What makes this challenge nice is how cleanly the misdirection is layered:

The binary looks like a legitimate link-budget validator - strings, output format, file parser, even a plausible 8025 MHz S-band downlink frequency.
The math looks like a Doppler residual calculation - there’s literally c = 299792458.0 sitting in .rodata, even though it’s never actually read.
The status output looks like the result - LOCK vs NO-LOCK is what the binary tells you about each packet. But it’s flavor, not signal.

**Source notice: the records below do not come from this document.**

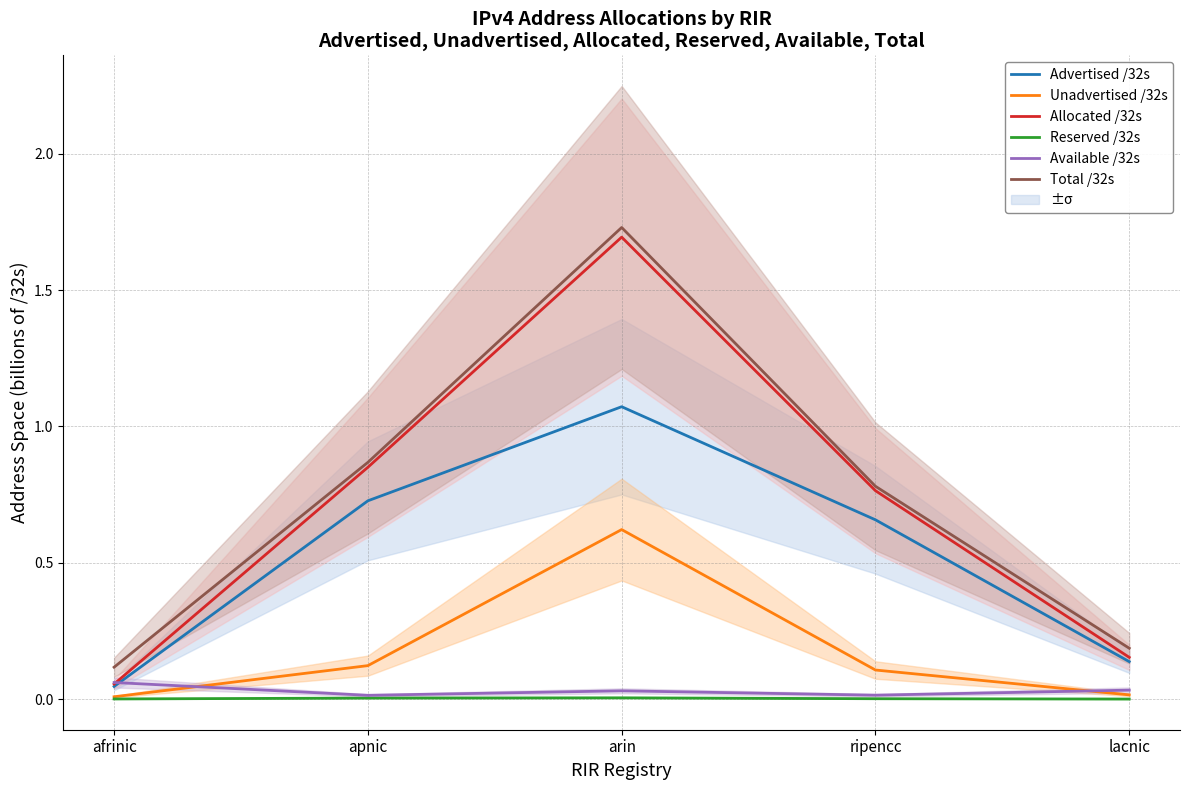

What is the difference between the highest and lowest values at apnic?

0.9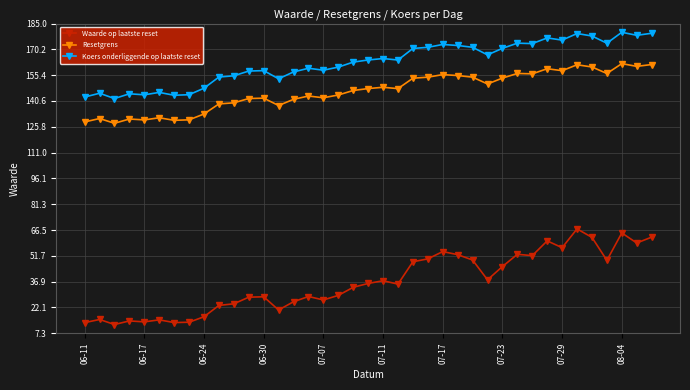

How many distinct data groups are displayed?

3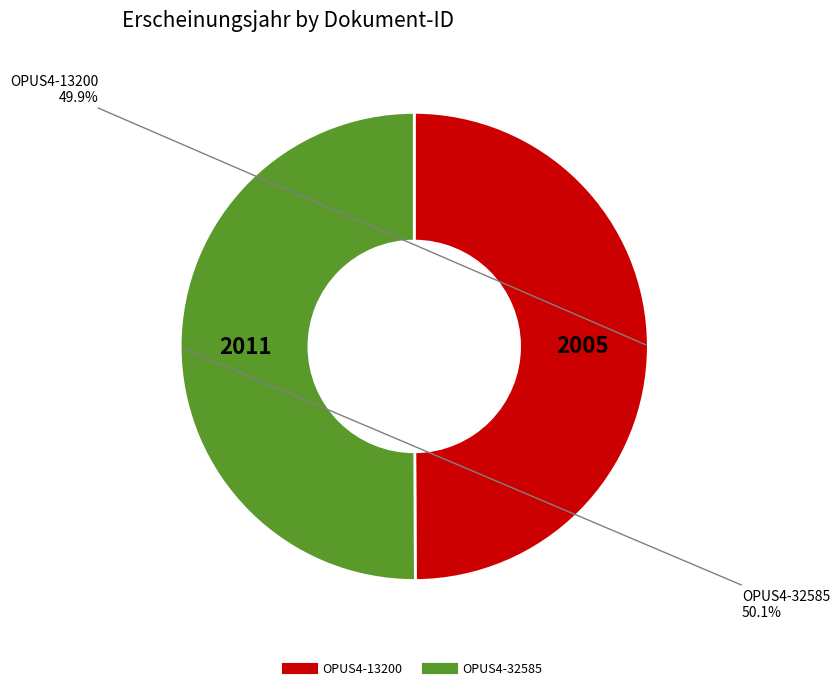

To the nearest percent, what portion does OPUS4-13200 represent?

50%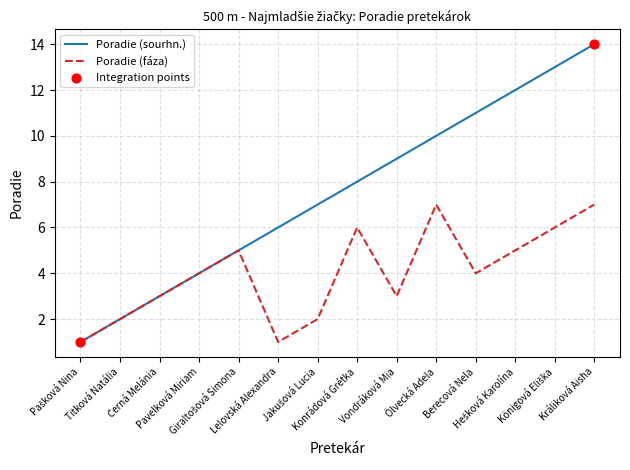

At which category is the sum across all series the highest?

Králiková Aisha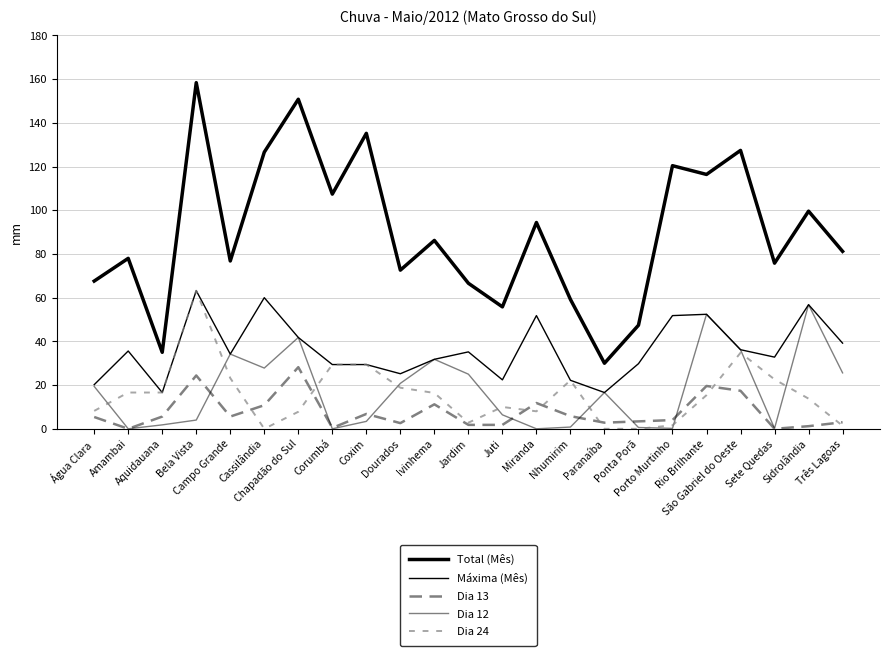

Where is the first local minimum for Máxima (Mês)?

Aquidauana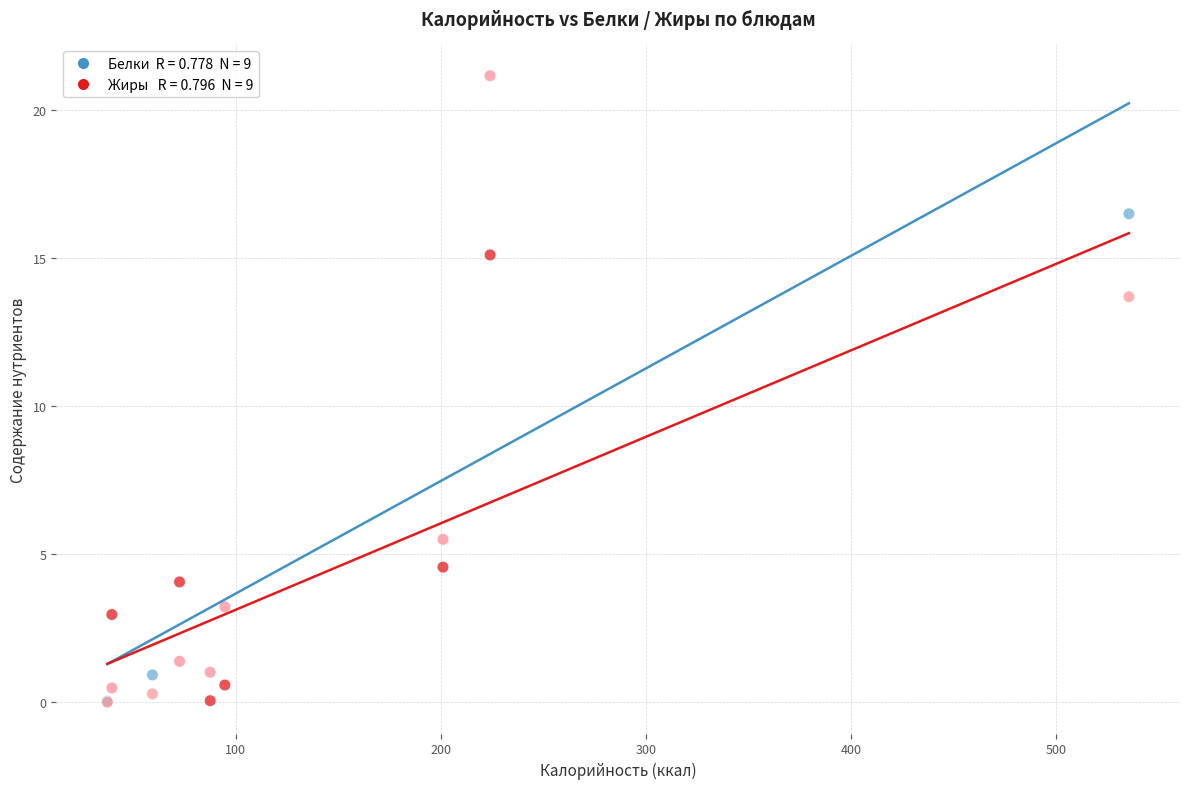

Across all series, what Y value is closest to 10?

13.7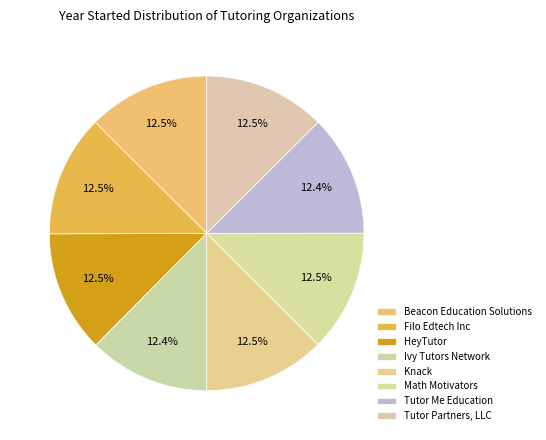

Which has a higher value, Beacon Education Solutions or Filo Edtech Inc?

Filo Edtech Inc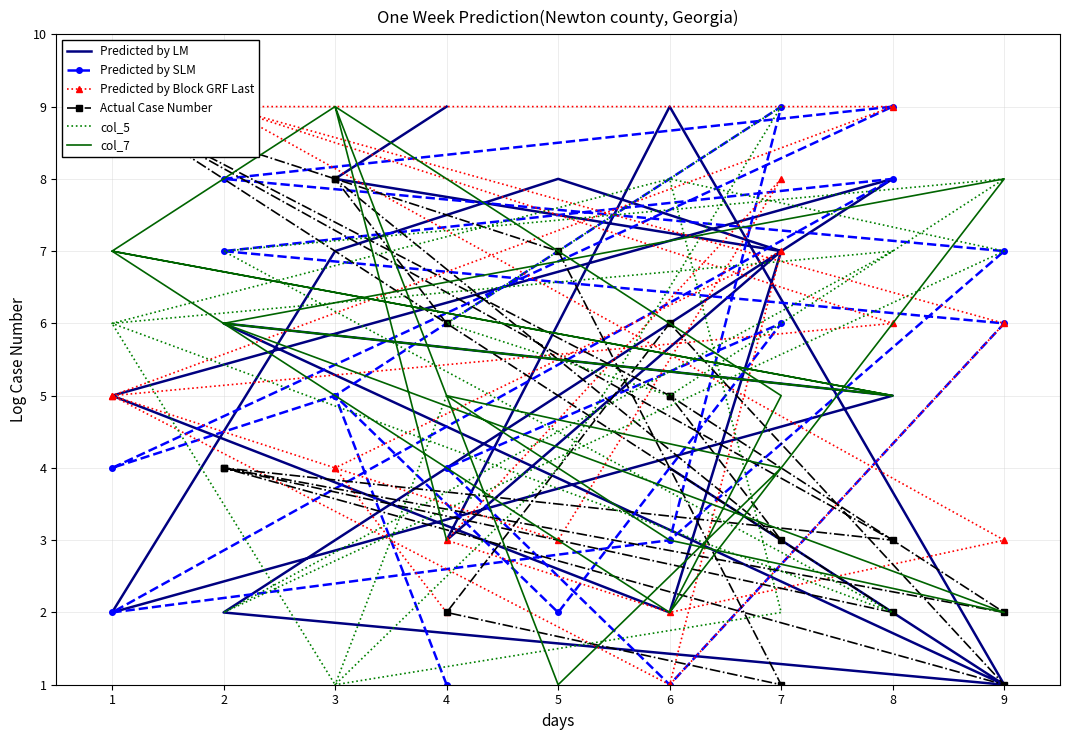

Reading left to right, transcribe all the data shown in this chart.

Predicted by LM: 9	8	7	2	5	8	2	1	9	3	7	8	7	2	5	6	1	4
Predicted by SLM: 1	5	9	3	2	8	7	6	1	4	6	2	5	4	9	8	7	3
Predicted by Block GRF Last: 2	4	7	1	5	9	9	3	2	3	8	3	4	5	6	9	6	1
Actual Case Number: 6	8	3	5	9	3	4	1	6	2	1	7	8	9	2	4	2	5
col_5: 5	1	2	8	6	2	7	8	5	6	9	4	1	6	7	2	7	8
col_7: 3	9	5	2	7	5	6	2	3	5	4	1	9	7	5	6	8	2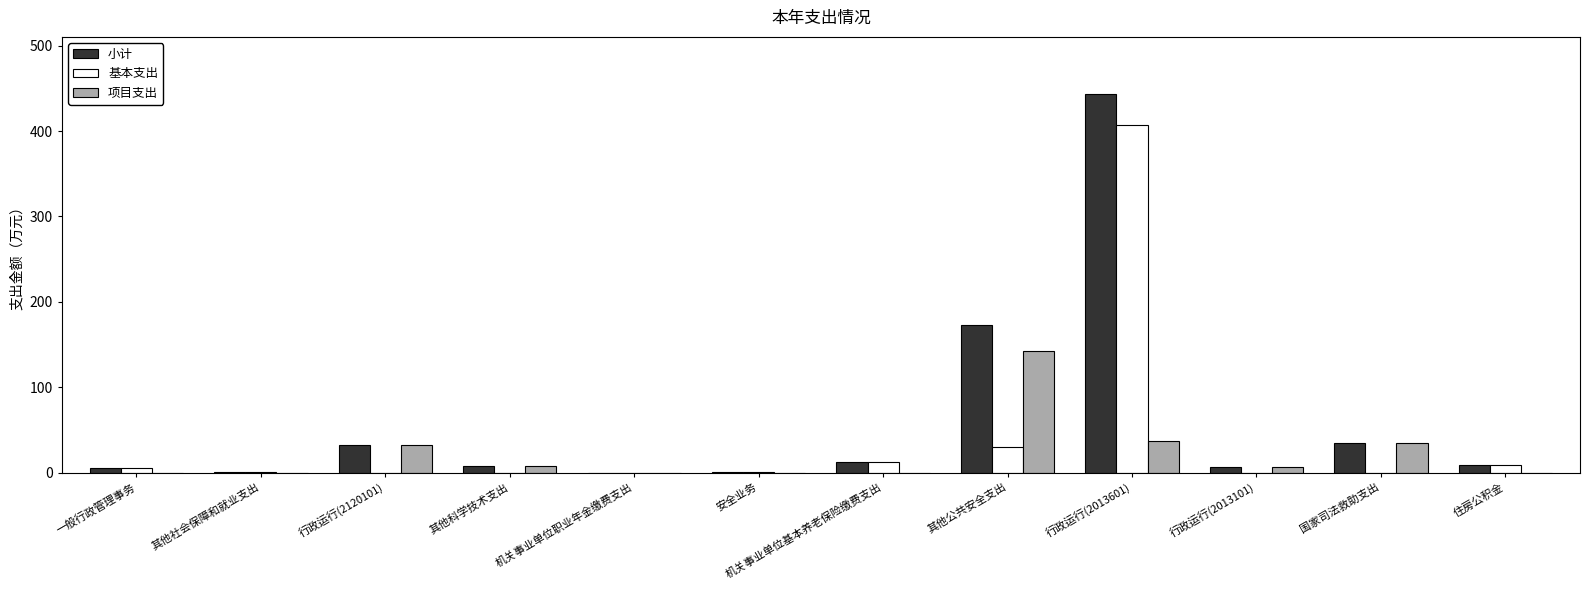

At which category is the sum across all series the highest?

行政运行(2013601)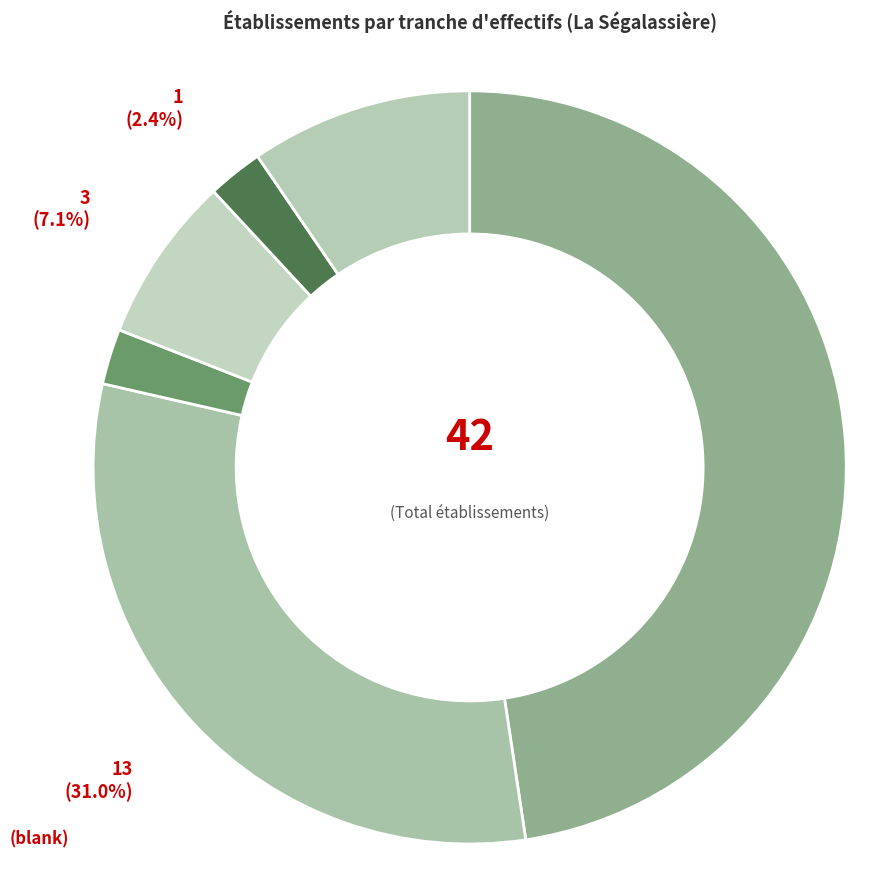

Count the number of slices in the pie.

6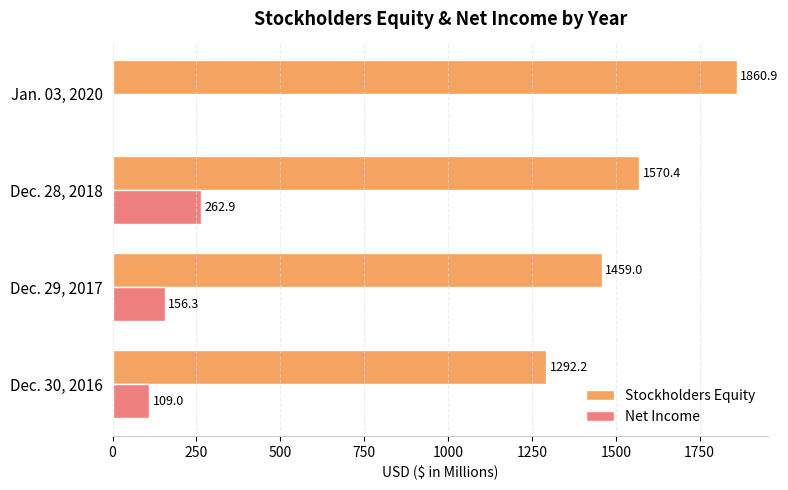

How many data points in Net Income are above 156?

2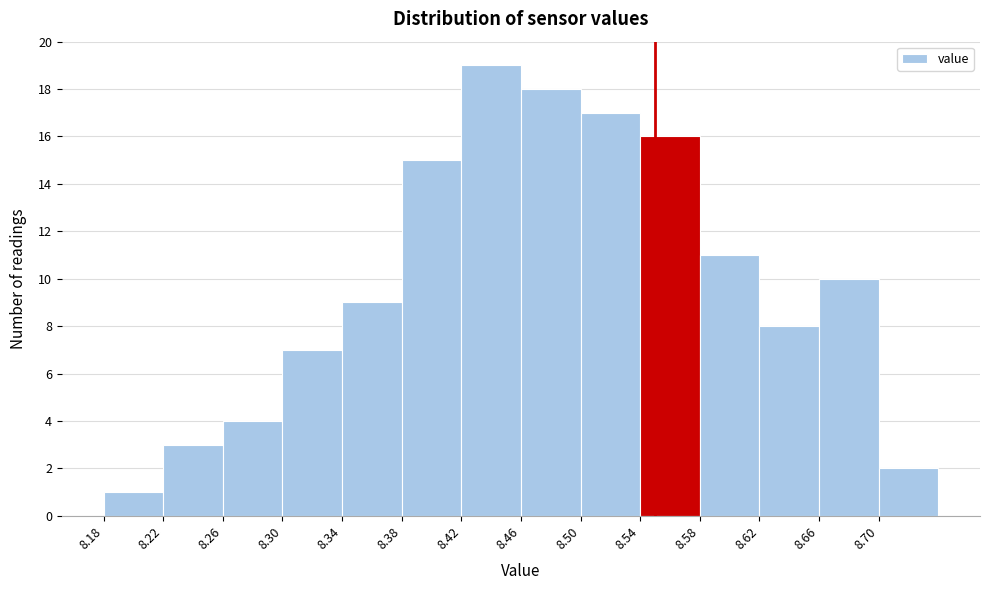

How tall is the bar that spans 8.58 to 8.62 on the x-axis? The values are not printed on the chart, so give them approximately, as read against the axis.

11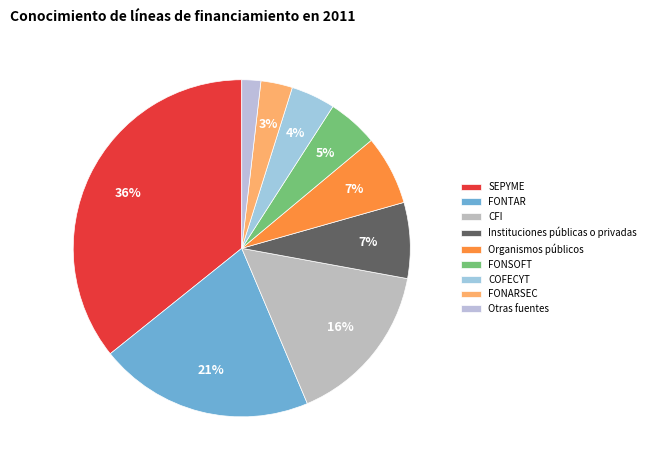

What is the total percentage of Organismos públicos and COFECYT?

10.9%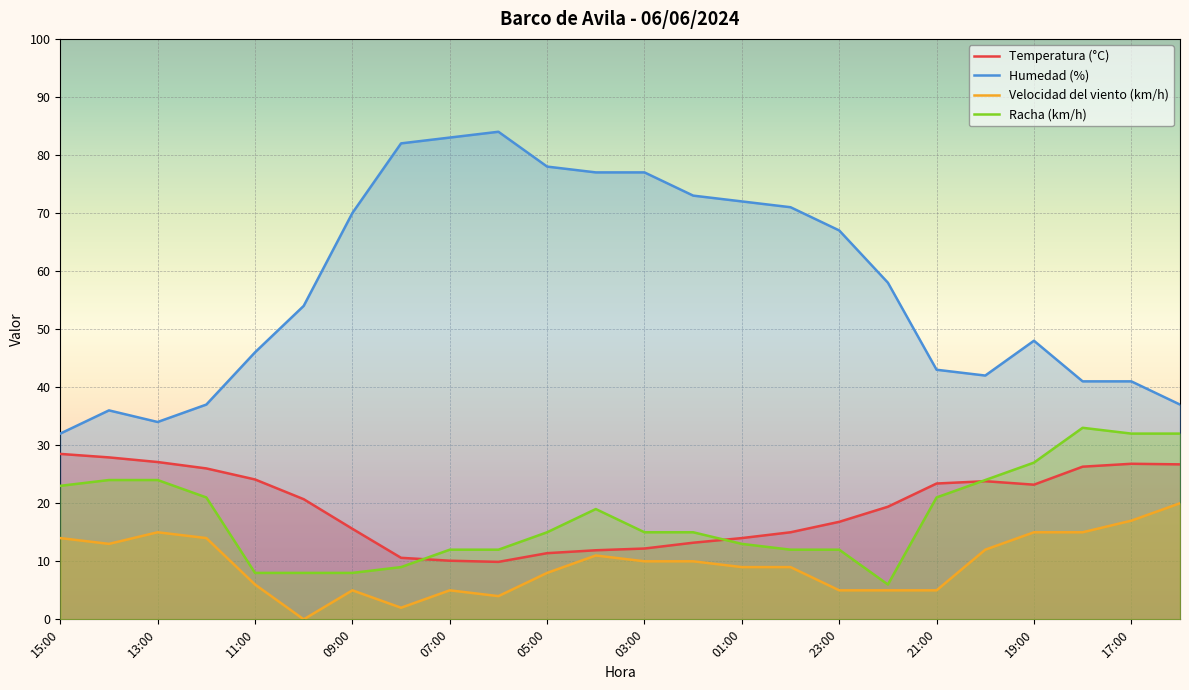

Reading left to right, extract all data points from this chart.

Temperatura (°C): 28.5	27.9	27.1	26.0	24.1	20.7	15.6	10.6	10.1	9.9	11.4	11.9	12.2	13.2	14.0	15.0	16.8	19.4	23.4	23.8	23.2	26.3	26.8	26.7
Humedad (%): 32.0	36.0	34.0	37.0	46.0	54.0	70.0	82.0	83.0	84.0	78.0	77.0	77.0	73.0	72.0	71.0	67.0	58.0	43.0	42.0	48.0	41.0	41.0	37.0
Velocidad del viento (km/h): 14.0	13.0	15.0	14.0	6.0	0.0	5.0	2.0	5.0	4.0	8.0	11.0	10.0	10.0	9.0	9.0	5.0	5.0	5.0	12.0	15.0	15.0	17.0	20.0
Racha (km/h): 23.0	24.0	24.0	21.0	8.0	8.0	8.0	9.0	12.0	12.0	15.0	19.0	15.0	15.0	13.0	12.0	12.0	6.0	21.0	24.0	27.0	33.0	32.0	32.0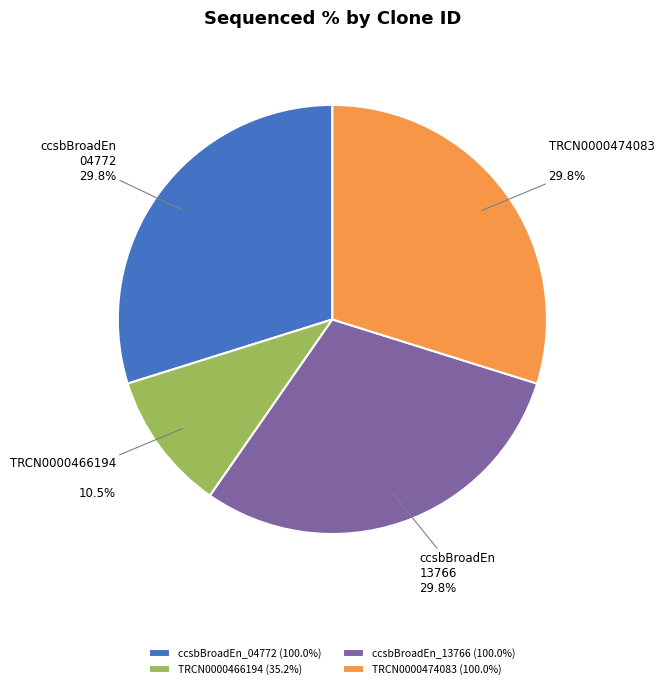

How much of the chart is everything except ccsbBroadEn_04772 (100.0%)?

70.2%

The actual flag computation is one short floating-point expression and a table lookup, executed every iteration with its output thrown on the floor.

Three traps to walk through, in order: the ptrace check (cheap, just break before it), the wrong constant (c is bait), and the LOCK filter (don’t drop windows 1 and 26).